Please find every line in the data below that contains the word "section" and copy each one. Case counts.
########################################
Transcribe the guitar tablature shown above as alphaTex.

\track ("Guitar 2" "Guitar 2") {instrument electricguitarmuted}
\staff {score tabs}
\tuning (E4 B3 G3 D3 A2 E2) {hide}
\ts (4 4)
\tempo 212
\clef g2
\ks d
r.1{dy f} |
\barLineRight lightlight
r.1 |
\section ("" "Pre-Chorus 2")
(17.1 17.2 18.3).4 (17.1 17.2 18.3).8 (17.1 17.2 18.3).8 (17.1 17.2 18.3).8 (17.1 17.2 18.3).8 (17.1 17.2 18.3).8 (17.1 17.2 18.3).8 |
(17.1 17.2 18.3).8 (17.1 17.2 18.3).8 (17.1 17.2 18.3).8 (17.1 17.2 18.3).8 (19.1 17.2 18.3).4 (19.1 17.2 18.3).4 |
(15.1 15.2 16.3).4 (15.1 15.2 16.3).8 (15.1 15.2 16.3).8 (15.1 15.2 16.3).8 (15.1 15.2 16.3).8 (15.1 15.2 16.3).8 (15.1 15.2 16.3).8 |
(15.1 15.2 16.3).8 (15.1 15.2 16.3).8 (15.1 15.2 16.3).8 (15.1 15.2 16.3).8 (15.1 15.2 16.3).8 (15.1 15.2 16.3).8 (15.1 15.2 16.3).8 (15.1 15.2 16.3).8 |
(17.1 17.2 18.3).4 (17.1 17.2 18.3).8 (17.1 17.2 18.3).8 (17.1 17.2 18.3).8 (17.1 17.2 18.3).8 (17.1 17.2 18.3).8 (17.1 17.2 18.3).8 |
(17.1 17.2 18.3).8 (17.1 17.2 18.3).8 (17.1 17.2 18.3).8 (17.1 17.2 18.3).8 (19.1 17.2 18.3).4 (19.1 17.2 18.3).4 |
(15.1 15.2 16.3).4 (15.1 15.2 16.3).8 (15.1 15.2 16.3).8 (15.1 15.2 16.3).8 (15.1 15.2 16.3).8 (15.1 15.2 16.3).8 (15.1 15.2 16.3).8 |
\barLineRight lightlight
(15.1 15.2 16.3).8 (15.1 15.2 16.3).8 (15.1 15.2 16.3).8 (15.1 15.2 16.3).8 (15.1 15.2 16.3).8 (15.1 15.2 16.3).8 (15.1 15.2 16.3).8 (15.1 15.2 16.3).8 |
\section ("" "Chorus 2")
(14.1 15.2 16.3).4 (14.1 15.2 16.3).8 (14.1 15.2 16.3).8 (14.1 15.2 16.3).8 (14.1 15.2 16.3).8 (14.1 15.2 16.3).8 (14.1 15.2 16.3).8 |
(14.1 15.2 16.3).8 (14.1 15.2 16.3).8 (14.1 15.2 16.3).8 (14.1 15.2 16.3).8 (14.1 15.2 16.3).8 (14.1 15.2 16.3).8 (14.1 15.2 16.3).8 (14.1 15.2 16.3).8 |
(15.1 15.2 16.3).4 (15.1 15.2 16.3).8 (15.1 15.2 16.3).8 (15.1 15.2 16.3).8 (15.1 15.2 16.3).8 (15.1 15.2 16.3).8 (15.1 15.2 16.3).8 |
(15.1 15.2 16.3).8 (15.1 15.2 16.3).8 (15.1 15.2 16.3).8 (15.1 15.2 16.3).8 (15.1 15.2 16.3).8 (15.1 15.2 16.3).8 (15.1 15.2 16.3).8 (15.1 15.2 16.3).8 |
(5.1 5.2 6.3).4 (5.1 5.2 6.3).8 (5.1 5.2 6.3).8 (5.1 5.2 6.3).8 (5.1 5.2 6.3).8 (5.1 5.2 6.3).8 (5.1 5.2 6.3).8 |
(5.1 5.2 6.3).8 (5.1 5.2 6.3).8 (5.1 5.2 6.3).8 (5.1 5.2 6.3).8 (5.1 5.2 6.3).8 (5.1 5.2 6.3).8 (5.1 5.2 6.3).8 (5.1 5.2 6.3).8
########################################
PROBLEM SOLUTION ->
\section ("" "Pre-Chorus 2")
\section ("" "Chorus 2")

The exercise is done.